If you use tiling window managers, there is still a good reason to stick with 80.
I've been using some form of tiling manager for 4+ years now (herbstluftwm at the moment, though with stints using i3, awesome, dwm, bspwm and xmonad) and I've never had a problem with lines over 80 characters. I tend to use small font sizes, but I can't recall ever getting into a situation where 100 character lines were an issue. I can't recall any of the mangers I've used having a key combo to open up an 80 character wide terminal, though I could be forgetting.
Do you find herbstluftwm to be better than i3? If so, in which way? I've been using i3 for a few years now, I'm VERY happy with it and I'm curious if/how [0] some other tiling wm can be better.

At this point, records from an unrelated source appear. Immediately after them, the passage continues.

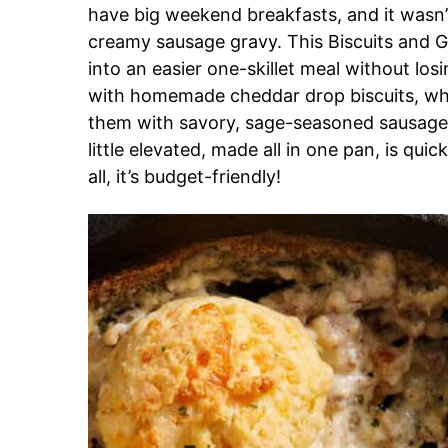
have big weekend breakfasts, and it wasn
creamy sausage gravy. This Biscuits and G
into an easier one-skillet meal without losi
with homemade cheddar drop biscuits, whic
them with savory, sage-seasoned sausage a
little elevated, made all in one pan, is quic
all, it’s budget-friendly!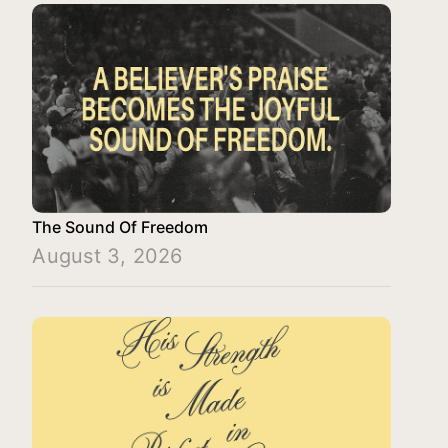
The Sound Of Freedom
August 3, 2026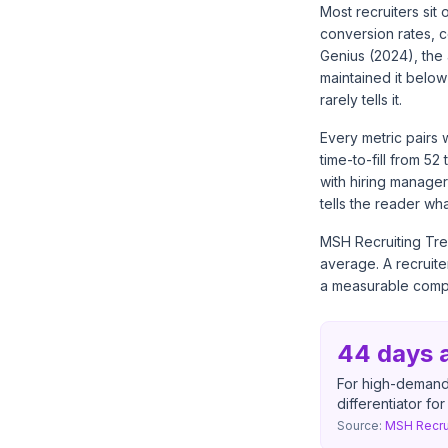
Most recruiters sit
conversion rates, c
Genius (2024), the 
maintained it belo
rarely tells it.
Every metric pairs 
time-to-fill from 5
with hiring managers
tells the reader wh
MSH Recruiting Tre
average. A recruit
a measurable compe
44 days a
For high-demand 
differentiator fo
Source:
MSH Recru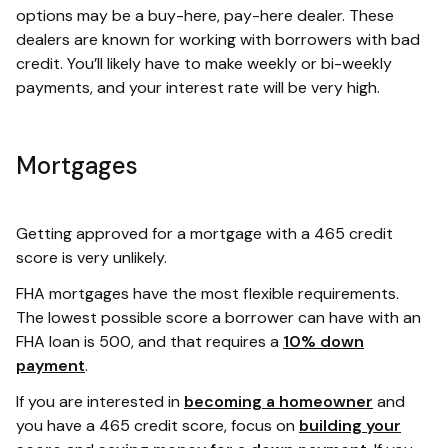
options may be a buy-here, pay-here dealer. These
dealers are known for working with borrowers with bad
credit. You’ll likely have to make weekly or bi-weekly
payments, and your interest rate will be very high.
Mortgages
Getting approved for a mortgage with a 465 credit
score is very unlikely.
FHA mortgages have the most flexible requirements.
The lowest possible score a borrower can have with an
FHA loan is 500, and that requires a
10% down
payment
.
If you are interested in
becoming a homeowner
and
you have a 465 credit score, focus on
building your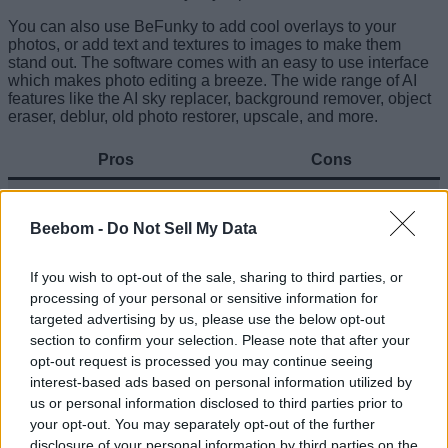
You can also use BeFunky to add cool overlays to your
photos, or add text and textures to images to make them
stand out. The software comes with an easy to use interface
which makes photo editing a breeze. The wide range of AI
features like the AI sky replacer, background remover, object
eraser, deblur, old photo restorer, upscale, and more.
Pros
Cons
Editing text in images can
Feature rich
be slow sometimes
Beebom -
Do Not Sell My Data
Free version can seem a
Good user interface
tad limited
If you wish to opt-out of the sale, sharing to third parties, or
processing of your personal or sensitive information for
Great set of AI features
targeted advertising by us, please use the below opt-out
section to confirm your selection. Please note that after your
Try BeFunky (
Web
,
Android
,
iOS
)
opt-out request is processed you may continue seeing
interest-based ads based on personal information utilized by
Related Articles
us or personal information disclosed to third parties prior to
12 Cool Things You Can Do with ChatGPT (Free &
your opt-out. You may separately opt-out of the further
Paid)
disclosure of your personal information by third parties on the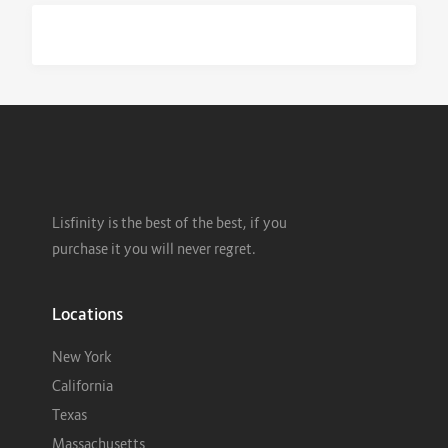
Lisfinity is the best of the best, if you
purchase it you will never regret.
Locations
New York
California
Texas
Massachusetts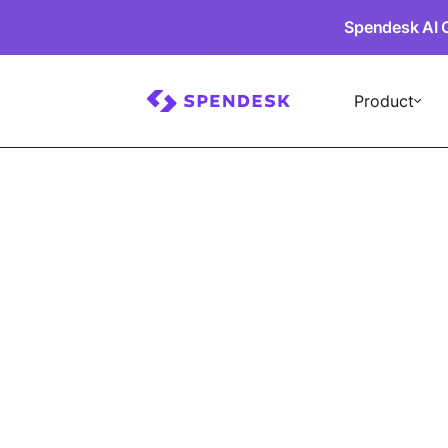
Spendesk AI 
Product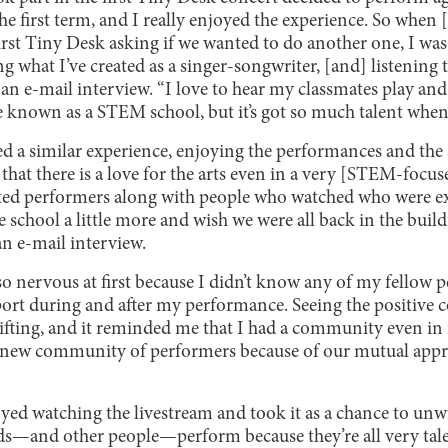
he first term, and I really enjoyed the experience. So whe
rst Tiny Desk asking if we wanted to do another one, I was 
g what I’ve created as a singer-songwriter, [and] listening 
an e-mail interview. “I love to hear my classmates play and
 known as a STEM school, but it’s got so much talent when i
d a similar experience, enjoying the performances and the
that there is a love for the arts even in a very [STEM-focuse
nted performers along with people who watched who were e
 school a little more and wish we were all back in the buil
an e-mail interview.
so nervous at first because I didn’t know any of my fellow 
rt during and after my performance. Seeing the positive 
ifting, and it reminded me that I had a community even in 
 new community of performers because of our mutual appre
yed watching the livestream and took it as a chance to unwin
ds—and other people—perform because they’re all very tale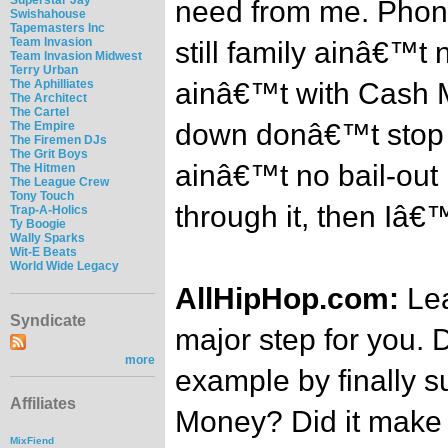
need from me. Phone 
Swishahouse
Tapemasters Inc
Team Invasion
still family ainâ€™t
Team Invasion Midwest
Terry Urban
The Aphilliates
ainâ€™t with Cash 
The Architect
The Cartel
down donâ€™t stop r
The Empire
The Firemen DJs
The Grit Boys
ainâ€™t no bail-out 
The Hitmen
The League Crew
Tony Touch
through it, then Iâ€
Trap-A-Holics
Ty Boogie
Wally Sparks
Wit-E Beats
World Wide Legacy
AllHipHop.com:
Lea
Syndicate
major step for you. 
more
example by finally 
Affiliates
Money? Did it make i
MixFiend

I've been a huge fan of herbstluft since I started using it. Herbstluft's 'frames' definitely take a little while to adjust to and it took a few days to figure out how to fit hlwm's tools to my normal workflow, but I find the manual partition/automatic tiling within partitions system to be my favorite paradigm by far.
What a widescreen monitor doesn't fix is having to move your head to read those 120 characters. With only 80 characters you only have to move your eyes.
I usually don't have to move my head to read 120 character lines.
For reference: on an iPad, I get 61 characters on a line in the HN input field, and it is about half the screen width in landscape mode. So, an iPad can do about 120 fixed-width characters on a line. I don't think I move my head when reading iPad text in landscape mode.

I expect that people with somewhat normal vision will say the same.